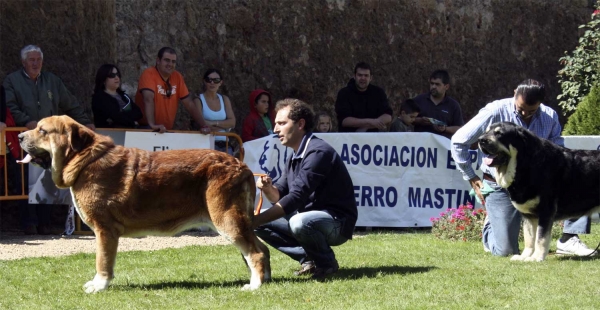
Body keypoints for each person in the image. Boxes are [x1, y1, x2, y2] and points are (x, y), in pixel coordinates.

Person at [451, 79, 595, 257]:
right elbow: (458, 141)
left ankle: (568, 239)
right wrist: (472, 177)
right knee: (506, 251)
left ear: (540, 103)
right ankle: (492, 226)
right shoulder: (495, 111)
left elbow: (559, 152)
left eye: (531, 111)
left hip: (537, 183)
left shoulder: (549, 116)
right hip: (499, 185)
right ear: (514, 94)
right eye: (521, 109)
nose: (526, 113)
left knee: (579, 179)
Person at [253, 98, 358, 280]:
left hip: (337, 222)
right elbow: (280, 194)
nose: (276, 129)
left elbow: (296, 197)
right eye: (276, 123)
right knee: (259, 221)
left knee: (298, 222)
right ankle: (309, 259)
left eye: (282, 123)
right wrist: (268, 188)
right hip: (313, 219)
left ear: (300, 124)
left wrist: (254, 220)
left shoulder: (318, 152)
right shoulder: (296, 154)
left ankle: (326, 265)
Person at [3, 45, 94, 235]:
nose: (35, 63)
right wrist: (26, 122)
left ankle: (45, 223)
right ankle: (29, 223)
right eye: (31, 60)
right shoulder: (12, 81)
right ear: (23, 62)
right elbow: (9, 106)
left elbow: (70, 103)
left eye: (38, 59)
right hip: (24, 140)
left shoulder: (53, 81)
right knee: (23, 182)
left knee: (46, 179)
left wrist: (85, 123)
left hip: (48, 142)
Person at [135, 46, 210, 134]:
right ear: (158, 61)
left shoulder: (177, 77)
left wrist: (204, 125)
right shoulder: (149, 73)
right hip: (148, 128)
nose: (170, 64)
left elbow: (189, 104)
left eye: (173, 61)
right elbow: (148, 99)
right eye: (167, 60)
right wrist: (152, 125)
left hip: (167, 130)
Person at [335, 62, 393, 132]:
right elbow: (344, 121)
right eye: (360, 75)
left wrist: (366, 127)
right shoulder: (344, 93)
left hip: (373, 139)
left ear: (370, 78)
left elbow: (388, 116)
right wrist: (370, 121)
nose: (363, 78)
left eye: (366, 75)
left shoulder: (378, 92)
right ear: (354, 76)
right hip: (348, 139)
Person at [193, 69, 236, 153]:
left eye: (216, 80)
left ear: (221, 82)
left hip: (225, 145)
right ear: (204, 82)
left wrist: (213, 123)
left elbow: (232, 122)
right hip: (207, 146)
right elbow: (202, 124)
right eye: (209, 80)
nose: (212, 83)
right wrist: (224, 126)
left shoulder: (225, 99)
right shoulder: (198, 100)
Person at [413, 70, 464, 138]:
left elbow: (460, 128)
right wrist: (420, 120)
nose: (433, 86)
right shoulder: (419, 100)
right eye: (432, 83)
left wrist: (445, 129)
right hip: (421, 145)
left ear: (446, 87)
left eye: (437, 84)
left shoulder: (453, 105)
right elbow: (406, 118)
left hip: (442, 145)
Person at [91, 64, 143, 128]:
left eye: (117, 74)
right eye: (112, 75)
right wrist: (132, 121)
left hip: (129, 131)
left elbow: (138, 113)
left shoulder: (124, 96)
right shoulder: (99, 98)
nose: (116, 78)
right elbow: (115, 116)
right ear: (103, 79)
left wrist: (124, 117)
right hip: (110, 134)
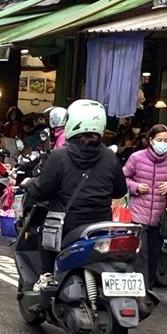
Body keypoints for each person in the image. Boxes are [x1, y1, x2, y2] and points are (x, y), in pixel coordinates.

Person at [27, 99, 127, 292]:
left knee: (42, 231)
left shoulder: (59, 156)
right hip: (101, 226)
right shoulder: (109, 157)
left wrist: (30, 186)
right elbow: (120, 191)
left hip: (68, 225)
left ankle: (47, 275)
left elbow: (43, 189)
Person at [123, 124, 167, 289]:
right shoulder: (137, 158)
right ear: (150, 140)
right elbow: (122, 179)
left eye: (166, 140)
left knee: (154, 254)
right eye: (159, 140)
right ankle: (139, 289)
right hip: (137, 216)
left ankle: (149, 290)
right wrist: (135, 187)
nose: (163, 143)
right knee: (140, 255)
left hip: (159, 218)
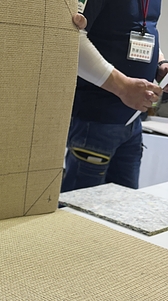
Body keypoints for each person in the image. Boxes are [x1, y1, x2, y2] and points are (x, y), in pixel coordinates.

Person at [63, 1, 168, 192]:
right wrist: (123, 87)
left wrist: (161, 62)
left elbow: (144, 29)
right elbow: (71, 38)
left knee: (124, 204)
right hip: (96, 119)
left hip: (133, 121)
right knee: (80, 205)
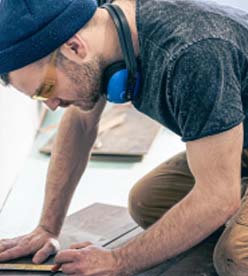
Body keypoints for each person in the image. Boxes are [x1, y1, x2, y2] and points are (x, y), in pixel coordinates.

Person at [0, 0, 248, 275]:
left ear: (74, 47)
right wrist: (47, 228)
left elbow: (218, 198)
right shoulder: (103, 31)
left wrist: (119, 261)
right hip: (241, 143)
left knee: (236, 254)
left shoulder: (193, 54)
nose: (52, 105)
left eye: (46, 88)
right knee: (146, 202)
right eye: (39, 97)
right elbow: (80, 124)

---

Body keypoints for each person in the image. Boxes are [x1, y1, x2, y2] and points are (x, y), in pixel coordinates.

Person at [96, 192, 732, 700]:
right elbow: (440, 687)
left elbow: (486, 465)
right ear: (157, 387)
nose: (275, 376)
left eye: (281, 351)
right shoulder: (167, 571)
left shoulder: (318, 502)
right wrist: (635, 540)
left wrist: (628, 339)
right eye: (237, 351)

...

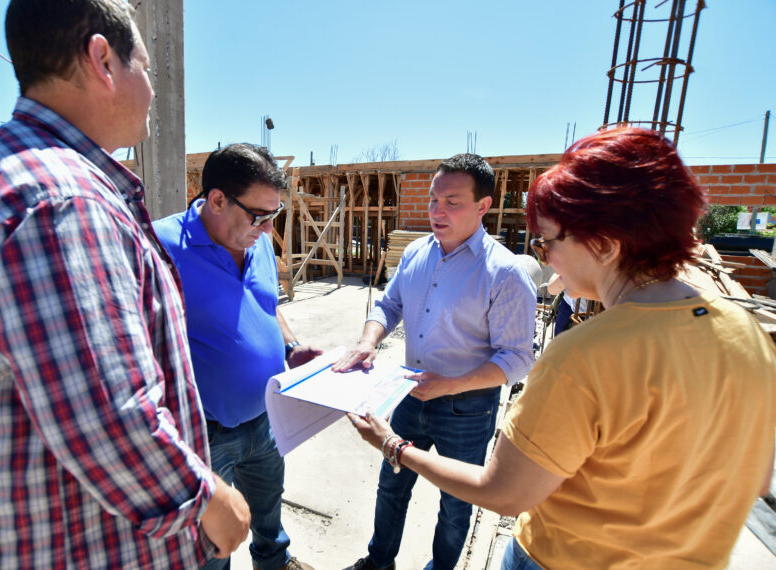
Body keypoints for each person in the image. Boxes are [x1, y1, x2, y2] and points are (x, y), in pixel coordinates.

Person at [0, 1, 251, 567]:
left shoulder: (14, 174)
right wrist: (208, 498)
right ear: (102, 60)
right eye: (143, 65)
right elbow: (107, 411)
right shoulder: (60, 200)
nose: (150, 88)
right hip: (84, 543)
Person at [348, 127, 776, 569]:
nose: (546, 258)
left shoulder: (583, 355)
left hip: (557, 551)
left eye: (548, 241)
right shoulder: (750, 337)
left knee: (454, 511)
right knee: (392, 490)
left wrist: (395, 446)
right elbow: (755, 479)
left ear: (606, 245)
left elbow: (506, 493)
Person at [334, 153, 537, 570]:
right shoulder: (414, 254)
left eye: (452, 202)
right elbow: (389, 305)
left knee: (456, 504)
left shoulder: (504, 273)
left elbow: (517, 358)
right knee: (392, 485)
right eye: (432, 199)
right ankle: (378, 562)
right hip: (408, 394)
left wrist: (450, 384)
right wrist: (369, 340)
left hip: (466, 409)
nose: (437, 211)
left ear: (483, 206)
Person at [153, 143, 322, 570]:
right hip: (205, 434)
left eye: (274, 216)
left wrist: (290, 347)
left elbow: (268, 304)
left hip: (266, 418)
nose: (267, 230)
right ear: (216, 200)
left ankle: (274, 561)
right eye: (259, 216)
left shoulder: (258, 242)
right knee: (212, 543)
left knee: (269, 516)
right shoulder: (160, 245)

** What you should do **
Check each line of the material for the string "ankle" and say how many lines have it. Give the number only.

** Result of the task **
11